[Dataset entries]
■ ■ ■ ■

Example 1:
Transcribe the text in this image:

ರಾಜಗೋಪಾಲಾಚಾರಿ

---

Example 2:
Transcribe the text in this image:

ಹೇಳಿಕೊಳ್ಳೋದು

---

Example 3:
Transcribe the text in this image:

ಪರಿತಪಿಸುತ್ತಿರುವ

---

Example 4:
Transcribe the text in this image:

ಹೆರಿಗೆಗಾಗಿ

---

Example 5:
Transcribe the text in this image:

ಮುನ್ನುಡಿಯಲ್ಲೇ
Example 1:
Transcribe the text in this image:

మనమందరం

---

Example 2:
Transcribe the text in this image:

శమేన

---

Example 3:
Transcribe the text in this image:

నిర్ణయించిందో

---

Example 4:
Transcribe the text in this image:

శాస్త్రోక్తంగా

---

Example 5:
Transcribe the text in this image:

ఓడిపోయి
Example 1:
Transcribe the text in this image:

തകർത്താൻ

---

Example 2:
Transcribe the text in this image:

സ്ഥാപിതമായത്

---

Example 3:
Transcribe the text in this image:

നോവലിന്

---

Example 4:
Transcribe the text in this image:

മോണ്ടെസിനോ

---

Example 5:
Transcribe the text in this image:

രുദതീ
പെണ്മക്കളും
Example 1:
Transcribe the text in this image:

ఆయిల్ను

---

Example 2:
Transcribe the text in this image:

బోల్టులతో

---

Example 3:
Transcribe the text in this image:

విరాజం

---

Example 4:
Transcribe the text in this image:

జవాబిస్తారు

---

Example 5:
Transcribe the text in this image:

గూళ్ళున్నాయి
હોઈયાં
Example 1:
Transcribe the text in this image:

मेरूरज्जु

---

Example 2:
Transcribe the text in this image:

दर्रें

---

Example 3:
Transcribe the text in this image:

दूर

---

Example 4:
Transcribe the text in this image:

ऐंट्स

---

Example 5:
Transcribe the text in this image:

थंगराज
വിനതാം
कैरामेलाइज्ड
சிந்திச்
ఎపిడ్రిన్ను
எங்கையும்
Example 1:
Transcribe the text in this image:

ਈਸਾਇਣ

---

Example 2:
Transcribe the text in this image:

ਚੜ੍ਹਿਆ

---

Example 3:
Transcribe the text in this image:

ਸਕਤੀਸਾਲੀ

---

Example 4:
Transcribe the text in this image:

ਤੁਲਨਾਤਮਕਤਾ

■ ■ ■ ■

- _DO THIS_:
Please recast all of the data above as a JSON list of strings, one string for each line, leaving out blank lines.

- _IN RESPONSE_:
[
  "Example 1:",
  "Transcribe the text in this image:",
  "ರಾಜಗೋಪಾಲಾಚಾರಿ",
  "---",
  "Example 2:",
  "Transcribe the text in this image:",
  "ಹೇಳಿಕೊಳ್ಳೋದು",
  "---",
  "Example 3:",
  "Transcribe the text in this image:",
  "ಪರಿತಪಿಸುತ್ತಿರುವ",
  "---",
  "Example 4:",
  "Transcribe the text in this image:",
  "ಹೆರಿಗೆಗಾಗಿ",
  "---",
  "Example 5:",
  "Transcribe the text in this image:",
  "ಮುನ್ನುಡಿಯಲ್ಲೇ",
  "Example 1:",
  "Transcribe the text in this image:",
  "మనమందరం",
  "---",
  "Example 2:",
  "Transcribe the text in this image:",
  "శమేన",
  "---",
  "Example 3:",
  "Transcribe the text in this image:",
  "నిర్ణయించిందో",
  "---",
  "Example 4:",
  "Transcribe the text in this image:",
  "శాస్త్రోక్తంగా",
  "---",
  "Example 5:",
  "Transcribe the text in this image:",
  "ఓడిపోయి",
  "Example 1:",
  "Transcribe the text in this image:",
  "തകർത്താൻ",
  "---",
  "Example 2:",
  "Transcribe the text in this image:",
  "സ്ഥാപിതമായത്",
  "---",
  "Example 3:",
  "Transcribe the text in this image:",
  "നോവലിന്",
  "---",
  "Example 4:",
  "Transcribe the text in this image:",
  "മോണ്ടെസിനോ",
  "---",
  "Example 5:",
  "Transcribe the text in this image:",
  "രുദതീ",
  "പെണ്മക്കളും",
  "Example 1:",
  "Transcribe the text in this image:",
  "ఆయిల్ను",
  "---",
  "Example 2:",
  "Transcribe the text in this image:",
  "బోల్టులతో",
  "---",
  "Example 3:",
  "Transcribe the text in this image:",
  "విరాజం",
  "---",
  "Example 4:",
  "Transcribe the text in this image:",
  "జవాబిస్తారు",
  "---",
  "Example 5:",
  "Transcribe the text in this image:",
  "గూళ్ళున్నాయి",
  "હોઈયાં",
  "Example 1:",
  "Transcribe the text in this image:",
  "मेरूरज्जु",
  "---",
  "Example 2:",
  "Transcribe the text in this image:",
  "दर्रें",
  "---",
  "Example 3:",
  "Transcribe the text in this image:",
  "दूर",
  "---",
  "Example 4:",
  "Transcribe the text in this image:",
  "ऐंट्स",
  "---",
  "Example 5:",
  "Transcribe the text in this image:",
  "थंगराज",
  "വിനതാം",
  "कैरामेलाइज्ड",
  "சிந்திச்",
  "ఎపిడ్రిన్ను",
  "எங்கையும்",
  "Example 1:",
  "Transcribe the text in this image:",
  "ਈਸਾਇਣ",
  "---",
  "Example 2:",
  "Transcribe the text in this image:",
  "ਚੜ੍ਹਿਆ",
  "---",
  "Example 3:",
  "Transcribe the text in this image:",
  "ਸਕਤੀਸਾਲੀ",
  "---",
  "Example 4:",
  "Transcribe the text in this image:",
  "ਤੁਲਨਾਤਮਕਤਾ"
]